• **Study material**:
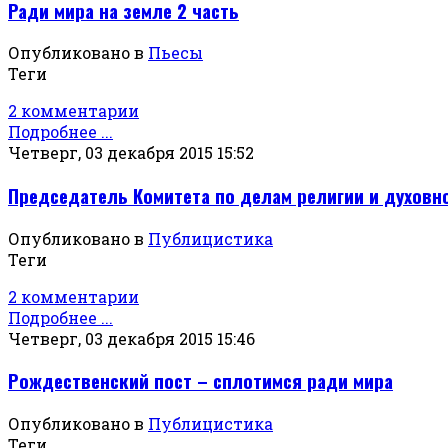
Ради мира на земле 2 часть
Опубликовано в
Пьесы
Теги
2 комментарии
Подробнее ...
Четверг, 03 декабря 2015 15:52
Председатель Комитета по делам религии и духовн
Опубликовано в
Публицистика
Теги
2 комментарии
Подробнее ...
Четверг, 03 декабря 2015 15:46
Рождественский пост – сплотимся ради мира
Опубликовано в
Публицистика
Теги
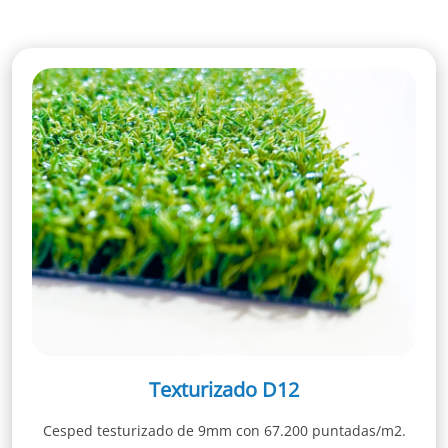
Texturizado D12
Cesped testurizado de 9mm con 67.200 puntadas/m2.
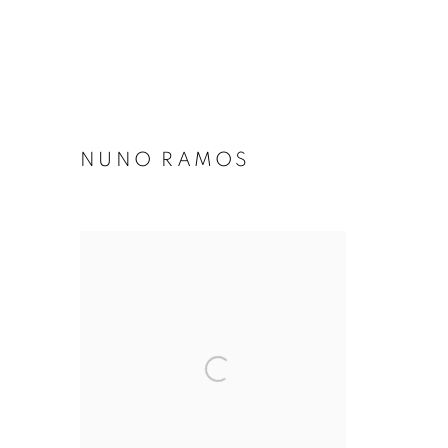
NUNO RAMOS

• **Work instructions**: Can you lay out every line of text from these items as one numbered list, skipping blank lines and leaving the pictures out?

• **Task output**:
1. Ради мира на земле 2 часть
2. Опубликовано в
3. Пьесы
4. Теги
5. 2 комментарии
6. Подробнее ...
7. Четверг, 03 декабря 2015 15:52
8. Председатель Комитета по делам религии и духовн
9. Опубликовано в
10. Публицистика
11. Теги
12. 2 комментарии
13. Подробнее ...
14. Четверг, 03 декабря 2015 15:46
15. Рождественский пост – сплотимся ради мира
16. Опубликовано в
17. Публицистика
18. Теги
19. Texturizado D12
20. Cesped testurizado de 9mm con 67.200 puntadas/m2.
21. NUNO RAMOS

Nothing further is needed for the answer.